Ah, Skype. How I love to hate you.

The laundry list:

  • Screensharing is unidirectional: My pair can see my desktop but they can’t effect changes
  • Frequent dropped connections
  • Screensharing frequently hangs while audio continues to operate as normal. This can only be corrected by dropping and restarting the call! FAIL!
  • Frequent compatibility issues with older versions of Skype
  • Video may be the most bandwidth intensive of the tools I’ve tried that provide video
  • Skype 5 has one of the least usable interfaces ever conceived in the 21st century

Just don’t use it. Really. Don’t.

Google Plus Screensharing & Hangouts

G+ is a different beast from Skype, though it has some similar features.

G+ screensharing is also a strange beast. It’s a feature within G+ Hangouts, a group video chat provided by G+. Like Skype, it’s unidirectional. I know, bummer, right? But it’s extremely responsive compared to Skype. Alas, again, it’s unidirectional. That won’t work.

But G+’s audio and video in Hangout is simply amazing. And it’s cross-platorm. The only sad part is that it uses Flash; it’s pretty CPU intensive.
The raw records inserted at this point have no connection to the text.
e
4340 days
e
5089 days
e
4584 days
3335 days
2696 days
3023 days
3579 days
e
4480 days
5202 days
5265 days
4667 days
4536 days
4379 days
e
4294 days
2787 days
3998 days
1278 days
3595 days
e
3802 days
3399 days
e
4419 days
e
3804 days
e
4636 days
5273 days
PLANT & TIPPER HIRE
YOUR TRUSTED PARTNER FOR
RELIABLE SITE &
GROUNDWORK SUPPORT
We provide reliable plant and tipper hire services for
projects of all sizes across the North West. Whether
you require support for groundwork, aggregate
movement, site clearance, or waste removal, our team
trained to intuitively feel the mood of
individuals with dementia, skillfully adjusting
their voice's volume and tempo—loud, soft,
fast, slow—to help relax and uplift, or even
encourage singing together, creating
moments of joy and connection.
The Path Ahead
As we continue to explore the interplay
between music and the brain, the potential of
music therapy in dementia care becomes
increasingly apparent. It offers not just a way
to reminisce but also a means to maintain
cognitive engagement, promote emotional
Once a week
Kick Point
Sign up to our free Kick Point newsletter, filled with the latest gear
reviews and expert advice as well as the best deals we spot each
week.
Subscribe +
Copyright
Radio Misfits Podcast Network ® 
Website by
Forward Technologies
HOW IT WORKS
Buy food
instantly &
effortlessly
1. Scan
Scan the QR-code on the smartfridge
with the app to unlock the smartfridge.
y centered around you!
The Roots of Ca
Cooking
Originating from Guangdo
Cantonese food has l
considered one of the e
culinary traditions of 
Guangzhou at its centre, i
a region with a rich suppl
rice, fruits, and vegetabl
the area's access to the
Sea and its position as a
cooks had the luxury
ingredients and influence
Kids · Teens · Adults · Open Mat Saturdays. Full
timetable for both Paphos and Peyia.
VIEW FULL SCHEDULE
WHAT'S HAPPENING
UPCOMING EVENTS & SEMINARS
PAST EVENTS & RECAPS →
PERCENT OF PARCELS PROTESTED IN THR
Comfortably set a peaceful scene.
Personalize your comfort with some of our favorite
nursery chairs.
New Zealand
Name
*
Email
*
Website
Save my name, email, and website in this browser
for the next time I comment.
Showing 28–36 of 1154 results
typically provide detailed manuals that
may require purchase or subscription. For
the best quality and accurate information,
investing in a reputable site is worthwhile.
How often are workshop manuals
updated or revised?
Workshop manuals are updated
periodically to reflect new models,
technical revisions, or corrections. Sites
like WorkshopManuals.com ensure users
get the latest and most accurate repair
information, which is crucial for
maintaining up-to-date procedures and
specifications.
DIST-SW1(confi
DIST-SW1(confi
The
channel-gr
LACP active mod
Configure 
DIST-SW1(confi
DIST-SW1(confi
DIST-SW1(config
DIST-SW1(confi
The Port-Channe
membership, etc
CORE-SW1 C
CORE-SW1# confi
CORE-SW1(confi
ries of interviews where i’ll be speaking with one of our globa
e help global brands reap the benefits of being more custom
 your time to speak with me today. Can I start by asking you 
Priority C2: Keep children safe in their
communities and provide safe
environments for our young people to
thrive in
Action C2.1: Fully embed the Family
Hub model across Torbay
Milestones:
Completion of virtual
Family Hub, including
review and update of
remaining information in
For example, it would peg both cores on my 11” Core 2 Duo Macbook Air.

Let me provided emphasis here: I strongly prefer G+ Hangouts for my A/V while pairing.


Tmux and GNU Screen are basically two different takes on the same idea.

They’re session multiplexeres.

English, please?

They let you open multiple shells within a single terminal shell. You can also share the Screen/Tmux session via a socket with other users on the same machine.

Again, for emphasis, I use tmux whenever possible when pairing. I have my pairs SSH into a machine under my control, fire up tmux, and off we go to the races! My impression is that it’s more a matter of taste; I’ve seen Screen work as well.

Delving into the details of SSH is a bit of scope for this article but you can read more about the basics here.

Tmux (and screen) is:

  • Open source and easily acquired
  • Extremely low bandwidth over SSH
  • Most responsive option of the bunch
  • Tmux has a shallow learning curve: it’s easy to become productive with it quickly. I’ve seen numerous developers learn enough Tmux to be productive in it within a minute or two of explaining how to navigate between terminal sessions.

Nut’s n’ Bolts

As I mentioned above, the high level of my pairing stack is…

  • G+ Hangouts
  • Tmux
  • SSH

… but there are few more parts to the equation.

I typically pair with people on a machine behind a router

I use a DD-WRT router. DD-WRT is an open source router firmware that works on a whole range of off-the-shelf routers. Among other awesome features, it has a nice built-in feature to keep DynDNS current with the router’s internet-facing IP address. Because, like many people, I lack a static internet IP address (they’re just a tad finite, you know?), I use:

  • A free DynDNS account
  • Keep DynDNS updated through DD-WRT

Finally, because I control the router, I port forward SSH from the router to my internal machine of choice. Advice here: don’t keep your SSH on the well known port 22 for security reasons.

I use a Mac

While I can do a passing job of faking it as a Linux sys admin, I prefer not to. Sorry, Linux peeps.

That said, OS X has this handy little checkbox in the Sharing -> Remote Login preferences to help you secure your SSH:

Working with SSH on a Mac

I also need to be able to easily add and remove users based on their SSH public keys. Most importantly, I need to be able to tell OSX that these newly created users should be allowed to connect to my machine via SSH. This took a little bit of research and, frankly, is OS X arcana. As such, I wrote a pair of quick-and-dirty scripts that automate the chore for me.


My whole stack amounts to:

  • G+ for audio-video chat while pairing
  • A shared Tmux session running on a Mac under my control made accessible via a DynDNS address hidden behind a DD-WRT router port forwarding SSH to the Mac with users provisioned/removed via a couple of scripts on an as-needed basis.

And, so, I bid you happy remote pairing!